§ **The problem**:
The required output is the lines below from the line containing "right elbow: (85, 137)" to the line containing "left eye: (191, 55)", inclusive, retyped exactly. No other lines belong in it.

(Images with pose keypoints)
──────────────────────────────

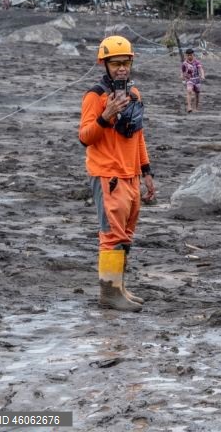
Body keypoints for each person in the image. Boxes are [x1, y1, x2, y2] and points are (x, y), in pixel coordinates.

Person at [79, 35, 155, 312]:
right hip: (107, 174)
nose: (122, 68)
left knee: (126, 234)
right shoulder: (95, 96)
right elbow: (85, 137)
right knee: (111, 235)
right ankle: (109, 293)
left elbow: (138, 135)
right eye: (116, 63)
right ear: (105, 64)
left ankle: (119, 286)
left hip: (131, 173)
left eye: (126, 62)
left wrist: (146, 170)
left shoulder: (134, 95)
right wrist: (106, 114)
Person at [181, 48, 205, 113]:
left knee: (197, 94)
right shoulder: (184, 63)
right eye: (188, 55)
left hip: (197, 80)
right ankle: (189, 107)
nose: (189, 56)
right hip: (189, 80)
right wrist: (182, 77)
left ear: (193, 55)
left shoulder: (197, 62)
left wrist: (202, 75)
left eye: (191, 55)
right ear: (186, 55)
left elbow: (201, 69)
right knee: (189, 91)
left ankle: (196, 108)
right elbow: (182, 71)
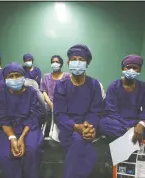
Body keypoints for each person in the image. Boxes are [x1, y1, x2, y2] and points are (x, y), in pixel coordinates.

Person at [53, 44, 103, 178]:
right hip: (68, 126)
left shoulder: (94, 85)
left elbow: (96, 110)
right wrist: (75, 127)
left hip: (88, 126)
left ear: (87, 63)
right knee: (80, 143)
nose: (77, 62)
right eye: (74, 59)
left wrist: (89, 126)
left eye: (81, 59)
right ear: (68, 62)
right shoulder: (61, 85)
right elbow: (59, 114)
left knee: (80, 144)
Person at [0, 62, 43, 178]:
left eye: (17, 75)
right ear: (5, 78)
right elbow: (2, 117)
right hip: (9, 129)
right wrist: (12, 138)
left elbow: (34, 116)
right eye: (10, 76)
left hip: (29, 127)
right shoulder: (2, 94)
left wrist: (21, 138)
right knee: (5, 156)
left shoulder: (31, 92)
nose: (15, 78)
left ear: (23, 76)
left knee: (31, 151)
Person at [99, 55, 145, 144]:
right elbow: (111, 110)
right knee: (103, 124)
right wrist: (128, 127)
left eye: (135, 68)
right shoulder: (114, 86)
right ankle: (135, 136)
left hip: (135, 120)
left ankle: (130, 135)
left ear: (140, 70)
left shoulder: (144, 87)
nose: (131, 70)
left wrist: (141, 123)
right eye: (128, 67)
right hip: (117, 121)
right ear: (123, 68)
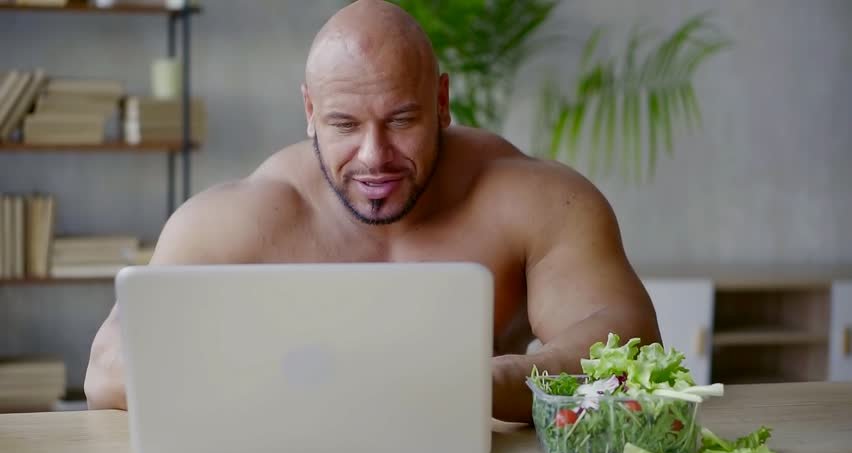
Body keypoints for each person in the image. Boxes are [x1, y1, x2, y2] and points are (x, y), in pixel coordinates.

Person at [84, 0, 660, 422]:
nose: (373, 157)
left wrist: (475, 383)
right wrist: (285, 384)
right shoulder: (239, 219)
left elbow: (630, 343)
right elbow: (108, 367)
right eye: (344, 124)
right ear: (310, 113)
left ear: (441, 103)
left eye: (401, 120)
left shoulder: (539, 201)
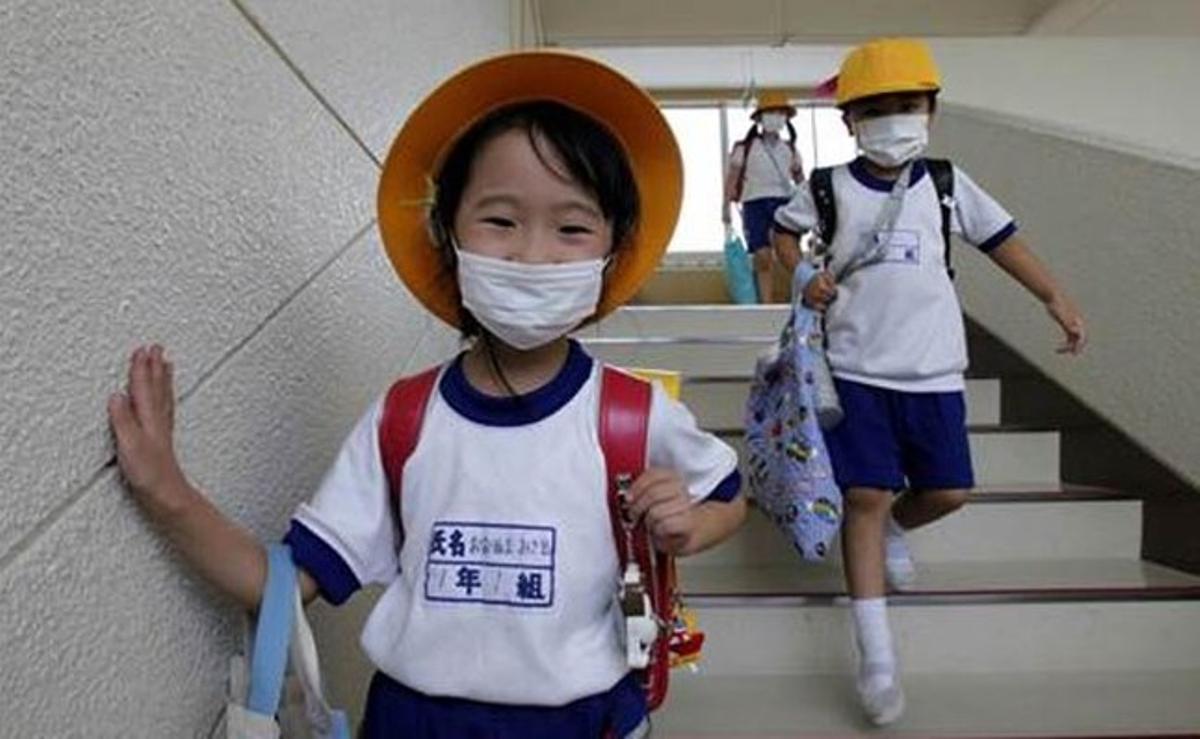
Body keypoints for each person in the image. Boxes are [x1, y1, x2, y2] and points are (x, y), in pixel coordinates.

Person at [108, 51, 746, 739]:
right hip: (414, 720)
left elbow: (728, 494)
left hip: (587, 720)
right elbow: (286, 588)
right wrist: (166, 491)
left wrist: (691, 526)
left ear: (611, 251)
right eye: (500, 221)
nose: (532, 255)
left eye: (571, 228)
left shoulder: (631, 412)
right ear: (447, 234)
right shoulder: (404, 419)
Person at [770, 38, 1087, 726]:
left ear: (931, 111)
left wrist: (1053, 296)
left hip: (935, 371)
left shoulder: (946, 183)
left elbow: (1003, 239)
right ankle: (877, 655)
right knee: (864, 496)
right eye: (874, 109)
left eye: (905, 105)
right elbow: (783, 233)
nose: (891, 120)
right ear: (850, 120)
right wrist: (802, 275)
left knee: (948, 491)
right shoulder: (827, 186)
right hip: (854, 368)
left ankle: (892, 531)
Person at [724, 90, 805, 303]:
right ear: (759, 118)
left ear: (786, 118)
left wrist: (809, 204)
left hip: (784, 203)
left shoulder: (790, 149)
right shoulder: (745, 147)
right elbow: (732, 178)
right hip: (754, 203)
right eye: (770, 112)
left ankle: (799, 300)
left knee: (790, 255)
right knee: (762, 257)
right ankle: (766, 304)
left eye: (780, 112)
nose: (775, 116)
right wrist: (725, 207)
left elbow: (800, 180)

──────────────────────────────

§ **Result of the task**:
right elbow: (85, 137)
right knee: (111, 235)
right ankle: (109, 293)
left elbow: (138, 135)
right eye: (116, 63)
right ear: (105, 64)
left ankle: (119, 286)
left hip: (131, 173)
left eye: (126, 62)
left wrist: (146, 170)
left shoulder: (134, 95)
right wrist: (106, 114)
Person at [181, 48, 205, 113]:
left knee: (197, 94)
right shoulder: (184, 63)
right eye: (188, 55)
left hip: (197, 80)
right ankle: (189, 107)
nose: (189, 56)
right hip: (189, 80)
right wrist: (182, 77)
left ear: (193, 55)
left shoulder: (197, 62)
left wrist: (202, 75)
left eye: (191, 55)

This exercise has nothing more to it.